> **TEXTO DE ORIGEN**:
__________________________________________________

¿Por qué algunas mentiras políticas nos indignan y otras no?
Un rescate de Hannah Arendt y la serie 'Gaslit', con Julia Roberts, vuelven a acontecimientos de principios de los setenta, esa época que cada vez miraremos más por su parecido con la nuestra: inflación, guerra y, sí, mentiras
Mienten los políticos: sí.
Es inevitable la mentira en la política: sí.
Habría que ponerle un límite a la mentira en la política: sí.
¿Dónde está ese límite?: no lo sabemos.
Esto es más o menos lo que me decía mientras, por un lado, releía la nueva edición del texto clásico de la filósofa Hannah Arendt
Arendt escribe sobre los “papeles del Pentágono”, unos documentos elaborados por el propio Gobierno estadounidense que, en 1971, revelaron que este había estado mintiendo sistemáticamente sobre la guerra de Vietnam: había exagerado el peligro de una victoria comunista, ocultado operaciones ilegales y, por encima de todo, mentido sobre las posibilidades reales que tenía Estados Unidos de ganar la guerra. La política estadounidense respecto a Vietnam, a partir de mediados de los años sesenta, cuenta Arendt, no tuvo que ver tanto con la consecución de objetivos militares, como con la intención de venderle el fracaso a los estadounidenses. Y eso requirió un engaño masivo.

__________________________________________________

> **INFORMACIÓN REGISTRADA**:
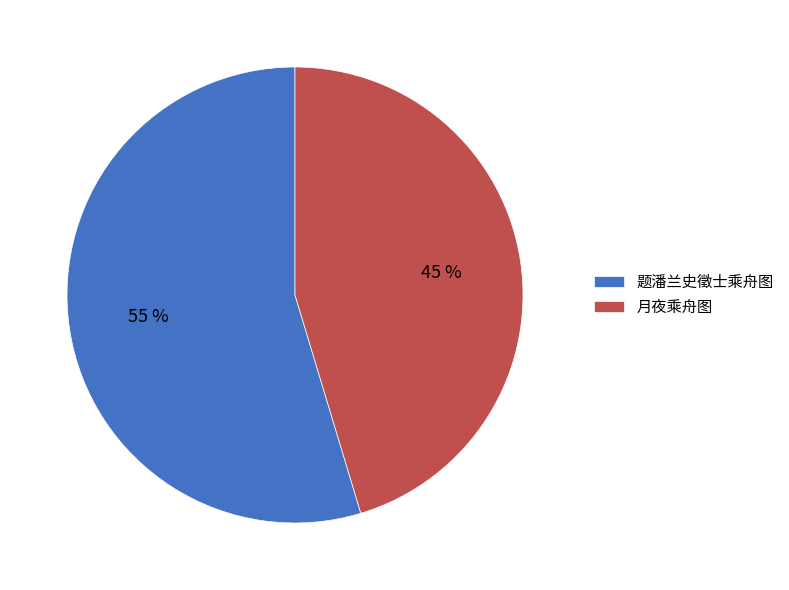

What is the ratio of the value at 题潘兰史徵士乘舟图 to the value at 月夜乘舟图?

1.2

__________________________________________________

> **APLICA LO LEÍDO**:
**A.** Resume en dos oraciones el texto sobre las mentiras políticas.
**B.** Ofrece la continuación del texto sobre las mentiras políticas a partir de su última oración.
Las líneas no guardan relación con el texto sobre las mentiras políticas.

> **RESULTADOS EN ORDEN**:
**A.** El texto sostiene que los políticos mienten, que la mentira es inevitable en la política y que habría que ponerle un límite, aunque no se sabe dónde está. Para ello vuelve a Hannah Arendt, que escribe sobre los papeles del Pentágono, documentos que en 1971 revelaron que el Gobierno estadounidense había mentido sistemáticamente sobre la guerra de Vietnam para venderle el fracaso a los estadounidenses.

**B.**
'Gaslit' cuenta un acontecimiento sucedido inmediatamente después, en 1972: los intentos del Gobierno de Nixon de ocultar su participación en la irrupción en las oficinas del Partido Demócrata en el edificio Watergate, con el fin de obtener información que perjudicara a los demócratas y asegurarse que Nixon era reelegido. La serie se centra en la figura de Martha Mitchell, esposa del fiscal general estadounidense, que tenía la costumbre de contar a la prensa algunas noticias reservadas de las que se enteraba. Su desparpajo y falta de filtro la convirtieron en una celebridad y, tras el intento de su marido de acallarla mediante una especie de secuestro, acabó contando que el Partido Republicano de Nixon estaba llevando a cabo una guerra sucia para ganar las elecciones.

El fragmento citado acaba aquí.